### TASK BRIEF
The records below must be repeated exactly, but without their pictures.

### INFORMATION GIVEN
|---|

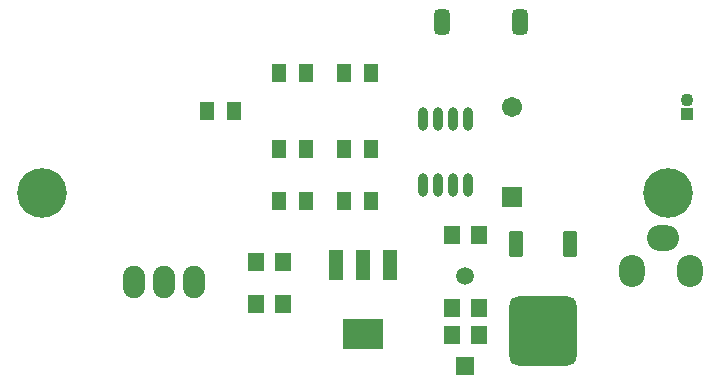
<source format=gbs>
G04 Layer_Color=16711935*
%FSTAX24Y24*%
%MOIN*%
G70*
G01*
G75*
%ADD59R,0.0474X0.0630*%
%ADD60R,0.0580X0.0630*%
%ADD67C,0.1655*%
G04:AMPARAMS|DCode=68|XSize=86.7mil|YSize=55.2mil|CornerRadius=18.2mil|HoleSize=0mil|Usage=FLASHONLY|Rotation=270.000|XOffset=0mil|YOffset=0mil|HoleType=Round|Shape=RoundedRectangle|*
%AMROUNDEDRECTD68*
21,1,0.0867,0.0189,0,0,270.0*
21,1,0.0504,0.0552,0,0,270.0*
1,1,0.0363,-0.0094,-0.0252*
1,1,0.0363,-0.0094,0.0252*
1,1,0.0363,0.0094,0.0252*
1,1,0.0363,0.0094,-0.0252*
%
%ADD68ROUNDEDRECTD68*%
%ADD69R,0.0671X0.0671*%
%ADD70C,0.0671*%
%ADD71O,0.0740X0.1080*%
%ADD72R,0.0434X0.0434*%
%ADD73C,0.0434*%
%ADD74O,0.1064X0.0867*%
%ADD75O,0.0867X0.1064*%
%ADD76C,0.0592*%
%ADD77R,0.0592X0.0592*%
G04:AMPARAMS|DCode=78|XSize=47.4mil|YSize=86.7mil|CornerRadius=8.9mil|HoleSize=0mil|Usage=FLASHONLY|Rotation=0.000|XOffset=0mil|YOffset=0mil|HoleType=Round|Shape=RoundedRectangle|*
%AMROUNDEDRECTD78*
21,1,0.0474,0.0689,0,0,0.0*
21,1,0.0295,0.0867,0,0,0.0*
1,1,0.0178,0.0148,-0.0344*
1,1,0.0178,-0.0148,-0.0344*
1,1,0.0178,-0.0148,0.0344*
1,1,0.0178,0.0148,0.0344*
%
%ADD78ROUNDEDRECTD78*%
G04:AMPARAMS|DCode=79|XSize=224.5mil|YSize=232.4mil|CornerRadius=31.1mil|HoleSize=0mil|Usage=FLASHONLY|Rotation=0.000|XOffset=0mil|YOffset=0mil|HoleType=Round|Shape=RoundedRectangle|*
%AMROUNDEDRECTD79*
21,1,0.2245,0.1703,0,0,0.0*
21,1,0.1624,0.2324,0,0,0.0*
1,1,0.0621,0.0812,-0.0851*
1,1,0.0621,-0.0812,-0.0851*
1,1,0.0621,-0.0812,0.0851*
1,1,0.0621,0.0812,0.0851*
%
%ADD79ROUNDEDRECTD79*%
%ADD80R,0.0474X0.1025*%
%ADD81R,0.1379X0.1025*%
%ADD82O,0.0316X0.0789*%
D59*
X05487Y02137D02*
D03*
X05397D02*
D03*
X05703Y02136D02*
D03*
X05613D02*
D03*
X05703Y01885D02*
D03*
X05613D02*
D03*
X05487D02*
D03*
X05397D02*
D03*
X05703Y01712D02*
D03*
X05613D02*
D03*
X05487D02*
D03*
X05397D02*
D03*
X05249Y0201D02*
D03*
X05159D02*
D03*
D60*
X059735Y01597D02*
D03*
X060635D02*
D03*
X059735Y01355D02*
D03*
X060635D02*
D03*
X05321Y01506D02*
D03*
X05411D02*
D03*
X05321Y01368D02*
D03*
X05411D02*
D03*
X059735Y01265D02*
D03*
X060635D02*
D03*
D67*
X046078Y01738D02*
D03*
X066944D02*
D03*
D68*
X061999Y02306D02*
D03*
X059401D02*
D03*
D69*
X06174Y01725D02*
D03*
D70*
X061735Y02025D02*
D03*
D71*
X051141Y0144D02*
D03*
X050141D02*
D03*
X049141D02*
D03*
D72*
X067594Y019994D02*
D03*
D73*
Y020486D02*
D03*
D74*
X066774Y015892D02*
D03*
D75*
X06575Y01479D02*
D03*
X067679D02*
D03*
D76*
X06019Y01461D02*
D03*
D77*
Y01161D02*
D03*
D78*
X06188Y015677D02*
D03*
X06368Y015677D02*
D03*
D79*
X06278Y012763D02*
D03*
D80*
X055874Y014962D02*
D03*
X05678D02*
D03*
X057686D02*
D03*
D81*
X05678Y012678D02*
D03*
D82*
X05878Y019852D02*
D03*
X05928D02*
D03*
X05978D02*
D03*
X06028D02*
D03*
X05878Y017628D02*
D03*
X05928D02*
D03*
X05978D02*
D03*
X06028D02*
D03*
M02*

</source>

|---|

### OUTPUT OF THE TASK
<source format=gbs>
G04 Layer_Color=16711935*
%FSTAX24Y24*%
%MOIN*%
G70*
G01*
G75*
%ADD59R,0.0474X0.0630*%
%ADD60R,0.0580X0.0630*%
%ADD67C,0.1655*%
G04:AMPARAMS|DCode=68|XSize=86.7mil|YSize=55.2mil|CornerRadius=18.2mil|HoleSize=0mil|Usage=FLASHONLY|Rotation=270.000|XOffset=0mil|YOffset=0mil|HoleType=Round|Shape=RoundedRectangle|*
%AMROUNDEDRECTD68*
21,1,0.0867,0.0189,0,0,270.0*
21,1,0.0504,0.0552,0,0,270.0*
1,1,0.0363,-0.0094,-0.0252*
1,1,0.0363,-0.0094,0.0252*
1,1,0.0363,0.0094,0.0252*
1,1,0.0363,0.0094,-0.0252*
%
%ADD68ROUNDEDRECTD68*%
%ADD69R,0.0671X0.0671*%
%ADD70C,0.0671*%
%ADD71O,0.0740X0.1080*%
%ADD72R,0.0434X0.0434*%
%ADD73C,0.0434*%
%ADD74O,0.1064X0.0867*%
%ADD75O,0.0867X0.1064*%
%ADD76C,0.0592*%
%ADD77R,0.0592X0.0592*%
G04:AMPARAMS|DCode=78|XSize=47.4mil|YSize=86.7mil|CornerRadius=8.9mil|HoleSize=0mil|Usage=FLASHONLY|Rotation=0.000|XOffset=0mil|YOffset=0mil|HoleType=Round|Shape=RoundedRectangle|*
%AMROUNDEDRECTD78*
21,1,0.0474,0.0689,0,0,0.0*
21,1,0.0295,0.0867,0,0,0.0*
1,1,0.0178,0.0148,-0.0344*
1,1,0.0178,-0.0148,-0.0344*
1,1,0.0178,-0.0148,0.0344*
1,1,0.0178,0.0148,0.0344*
%
%ADD78ROUNDEDRECTD78*%
G04:AMPARAMS|DCode=79|XSize=224.5mil|YSize=232.4mil|CornerRadius=31.1mil|HoleSize=0mil|Usage=FLASHONLY|Rotation=0.000|XOffset=0mil|YOffset=0mil|HoleType=Round|Shape=RoundedRectangle|*
%AMROUNDEDRECTD79*
21,1,0.2245,0.1703,0,0,0.0*
21,1,0.1624,0.2324,0,0,0.0*
1,1,0.0621,0.0812,-0.0851*
1,1,0.0621,-0.0812,-0.0851*
1,1,0.0621,-0.0812,0.0851*
1,1,0.0621,0.0812,0.0851*
%
%ADD79ROUNDEDRECTD79*%
%ADD80R,0.0474X0.1025*%
%ADD81R,0.1379X0.1025*%
%ADD82O,0.0316X0.0789*%
D59*
X05487Y02137D02*
D03*
X05397D02*
D03*
X05703Y02136D02*
D03*
X05613D02*
D03*
X05703Y01885D02*
D03*
X05613D02*
D03*
X05487D02*
D03*
X05397D02*
D03*
X05703Y01712D02*
D03*
X05613D02*
D03*
X05487D02*
D03*
X05397D02*
D03*
X05249Y0201D02*
D03*
X05159D02*
D03*
D60*
X059735Y01597D02*
D03*
X060635D02*
D03*
X059735Y01355D02*
D03*
X060635D02*
D03*
X05321Y01506D02*
D03*
X05411D02*
D03*
X05321Y01368D02*
D03*
X05411D02*
D03*
X059735Y01265D02*
D03*
X060635D02*
D03*
D67*
X046078Y01738D02*
D03*
X066944D02*
D03*
D68*
X061999Y02306D02*
D03*
X059401D02*
D03*
D69*
X06174Y01725D02*
D03*
D70*
X061735Y02025D02*
D03*
D71*
X051141Y0144D02*
D03*
X050141D02*
D03*
X049141D02*
D03*
D72*
X067594Y019994D02*
D03*
D73*
Y020486D02*
D03*
D74*
X066774Y015892D02*
D03*
D75*
X06575Y01479D02*
D03*
X067679D02*
D03*
D76*
X06019Y01461D02*
D03*
D77*
Y01161D02*
D03*
D78*
X06188Y015677D02*
D03*
X06368Y015677D02*
D03*
D79*
X06278Y012763D02*
D03*
D80*
X055874Y014962D02*
D03*
X05678D02*
D03*
X057686D02*
D03*
D81*
X05678Y012678D02*
D03*
D82*
X05878Y019852D02*
D03*
X05928D02*
D03*
X05978D02*
D03*
X06028D02*
D03*
X05878Y017628D02*
D03*
X05928D02*
D03*
X05978D02*
D03*
X06028D02*
D03*
M02*

</source>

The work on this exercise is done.